« La virtuosité travaillée de Sarah Bernhardt semble incompatible avec le naturel et l’humour de Tchekhov »

La tournée mondiale de Sarah Bernhardt se termine à Moscou. Et, avant même son arrivée, Tchekhov n’en peut plus : la sarahmania l’exaspère. Qu’on ne compte pas sur lui pour être influencé par la folie collective qui s’empare de la ville. En tant que critique, il sera intraitable : il la jugera sur son art. Uniquement.

Cela ne va pas être facile tant il est déjà, a priori, excédé. Dans son article publié dans Le Spectateur, le 30 novembre 1881, il ne tarit pas de sarcasmes sur l’actrice qui a visité les « deux pôles, sa traîne ayant sillonné en long et en large les cinq continents, parcouru les océans » ; sur cette légende qui « traversa en train des forêts en flammes, combattit des Indiens et des tigres » ; sur les Américains qui auraient bu tout « le lac Ontario dans lequel s’était baignée Sarah Bernhardt ».

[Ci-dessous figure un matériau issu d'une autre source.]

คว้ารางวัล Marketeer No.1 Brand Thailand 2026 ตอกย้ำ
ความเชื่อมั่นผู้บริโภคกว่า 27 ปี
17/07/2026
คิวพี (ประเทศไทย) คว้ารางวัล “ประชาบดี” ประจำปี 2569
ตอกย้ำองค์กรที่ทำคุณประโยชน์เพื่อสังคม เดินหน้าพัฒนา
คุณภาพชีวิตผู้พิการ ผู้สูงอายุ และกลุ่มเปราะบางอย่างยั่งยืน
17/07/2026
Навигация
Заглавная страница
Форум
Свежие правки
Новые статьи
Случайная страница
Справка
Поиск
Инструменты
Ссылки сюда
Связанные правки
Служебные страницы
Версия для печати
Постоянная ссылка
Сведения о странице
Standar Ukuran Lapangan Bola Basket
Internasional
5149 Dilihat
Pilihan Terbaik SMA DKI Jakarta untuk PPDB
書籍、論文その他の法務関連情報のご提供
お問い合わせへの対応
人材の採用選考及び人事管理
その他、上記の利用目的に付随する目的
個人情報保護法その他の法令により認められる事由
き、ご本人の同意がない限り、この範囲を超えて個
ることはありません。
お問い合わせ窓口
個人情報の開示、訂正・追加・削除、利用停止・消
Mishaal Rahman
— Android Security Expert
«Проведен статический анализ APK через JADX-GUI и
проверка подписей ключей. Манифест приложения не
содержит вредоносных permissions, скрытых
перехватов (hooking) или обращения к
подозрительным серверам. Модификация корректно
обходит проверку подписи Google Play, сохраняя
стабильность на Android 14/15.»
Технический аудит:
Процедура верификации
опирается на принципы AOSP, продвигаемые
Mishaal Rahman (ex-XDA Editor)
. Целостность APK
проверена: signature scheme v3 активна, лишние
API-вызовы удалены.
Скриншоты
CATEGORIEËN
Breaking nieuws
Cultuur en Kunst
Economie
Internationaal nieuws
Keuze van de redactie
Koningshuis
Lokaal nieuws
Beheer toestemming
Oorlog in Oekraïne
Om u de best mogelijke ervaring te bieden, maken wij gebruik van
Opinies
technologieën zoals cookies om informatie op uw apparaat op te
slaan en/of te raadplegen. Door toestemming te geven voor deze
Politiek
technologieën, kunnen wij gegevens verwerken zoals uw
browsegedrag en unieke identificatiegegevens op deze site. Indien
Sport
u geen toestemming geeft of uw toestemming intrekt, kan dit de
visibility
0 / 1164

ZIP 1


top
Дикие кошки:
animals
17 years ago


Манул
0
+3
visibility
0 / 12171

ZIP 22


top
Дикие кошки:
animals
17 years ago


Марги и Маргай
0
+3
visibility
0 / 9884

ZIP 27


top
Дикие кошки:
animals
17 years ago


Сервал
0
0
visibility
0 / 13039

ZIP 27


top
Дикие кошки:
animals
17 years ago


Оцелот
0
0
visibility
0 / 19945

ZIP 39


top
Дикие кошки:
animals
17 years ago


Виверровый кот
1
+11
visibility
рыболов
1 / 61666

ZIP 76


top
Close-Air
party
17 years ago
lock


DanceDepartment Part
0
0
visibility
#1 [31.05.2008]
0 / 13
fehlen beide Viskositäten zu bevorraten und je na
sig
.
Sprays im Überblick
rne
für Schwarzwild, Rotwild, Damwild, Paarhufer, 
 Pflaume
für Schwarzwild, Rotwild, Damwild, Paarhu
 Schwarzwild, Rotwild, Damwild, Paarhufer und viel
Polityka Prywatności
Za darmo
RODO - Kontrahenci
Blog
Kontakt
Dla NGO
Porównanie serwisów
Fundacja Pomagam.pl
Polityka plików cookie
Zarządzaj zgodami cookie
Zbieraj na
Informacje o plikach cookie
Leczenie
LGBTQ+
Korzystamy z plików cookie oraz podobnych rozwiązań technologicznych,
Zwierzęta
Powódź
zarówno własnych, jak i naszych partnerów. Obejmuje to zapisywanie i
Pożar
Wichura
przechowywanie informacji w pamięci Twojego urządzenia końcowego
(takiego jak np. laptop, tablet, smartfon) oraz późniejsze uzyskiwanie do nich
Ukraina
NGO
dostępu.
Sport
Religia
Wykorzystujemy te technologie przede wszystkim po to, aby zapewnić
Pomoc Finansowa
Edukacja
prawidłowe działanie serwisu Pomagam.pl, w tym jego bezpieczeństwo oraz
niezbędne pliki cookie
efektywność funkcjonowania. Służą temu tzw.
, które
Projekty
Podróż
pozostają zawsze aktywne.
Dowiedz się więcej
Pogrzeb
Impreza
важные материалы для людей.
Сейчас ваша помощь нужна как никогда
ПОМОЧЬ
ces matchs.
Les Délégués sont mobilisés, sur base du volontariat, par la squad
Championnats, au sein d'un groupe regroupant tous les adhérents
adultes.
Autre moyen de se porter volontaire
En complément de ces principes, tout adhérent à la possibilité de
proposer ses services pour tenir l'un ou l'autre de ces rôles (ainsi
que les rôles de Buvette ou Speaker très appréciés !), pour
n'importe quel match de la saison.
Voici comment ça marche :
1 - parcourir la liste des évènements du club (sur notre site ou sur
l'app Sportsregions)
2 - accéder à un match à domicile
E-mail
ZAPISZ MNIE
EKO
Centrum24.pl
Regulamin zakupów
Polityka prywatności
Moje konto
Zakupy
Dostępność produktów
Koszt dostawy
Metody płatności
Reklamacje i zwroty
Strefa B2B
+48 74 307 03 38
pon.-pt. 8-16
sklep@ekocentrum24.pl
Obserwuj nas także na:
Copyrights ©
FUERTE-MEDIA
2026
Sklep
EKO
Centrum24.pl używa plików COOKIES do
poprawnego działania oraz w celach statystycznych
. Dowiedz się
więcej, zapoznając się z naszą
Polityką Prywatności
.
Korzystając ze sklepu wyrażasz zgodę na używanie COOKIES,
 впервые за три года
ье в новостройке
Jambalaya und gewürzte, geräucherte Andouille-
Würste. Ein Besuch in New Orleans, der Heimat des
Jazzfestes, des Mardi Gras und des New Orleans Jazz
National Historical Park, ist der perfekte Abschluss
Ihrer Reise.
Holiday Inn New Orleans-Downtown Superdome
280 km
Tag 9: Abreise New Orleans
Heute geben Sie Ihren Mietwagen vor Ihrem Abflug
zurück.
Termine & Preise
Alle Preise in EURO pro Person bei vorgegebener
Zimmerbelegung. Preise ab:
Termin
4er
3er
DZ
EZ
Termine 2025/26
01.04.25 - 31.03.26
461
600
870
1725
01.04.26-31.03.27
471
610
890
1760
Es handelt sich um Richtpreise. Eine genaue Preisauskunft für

L’écrivain est terriblement agacé, aussi, par la cohue folle aux abords de la gare où elle doit arriver : « Moscou se tenait sur l’estrade », « Deux jours plus tôt [elle] ne connaissait que sept merveilles, et aujourd’hui il ne s’écoule pas trente secondes sans que l’on ne parle de la huitième ». « On oublie le mauvais temps, les mauvais trottoirs, les belles-mères et les dettes. » Tout cela lui semble une forme d’« aliénation primitive ».

Il le répète cependant, sans réelle conviction : il critiquera la comédienne « de la plus stricte manière ». « Nous regardons Sarah Bernhardt sans sourciller, la dévisageant et nous efforçant à tout prix de découvrir en elle autre chose qu’une artiste talentueuse. »

Dans un second article, publié après une représentation au théâtre, son irritation s’accroît encore : « Chaque soupir de Sarah Bernhardt, ses larmes, ses convulsions suprêmes, tout son jeu, tout cela n’est rien de plus qu’une leçon impeccablement et intelligemment retenue. » Tout, chez elle, selon lui, n’est que réflexion, labeur, artificialité et travail.

Le public moscovite se montre, lui aussi, peu enthousiaste lors de la représentation. Non parce qu’il serait, pour reprendre les mots de Tchekhov, constitué d’ours qui n’ont rien compris. Mais, bien au contraire parce qu’il est « le public le plus exigeant » du monde.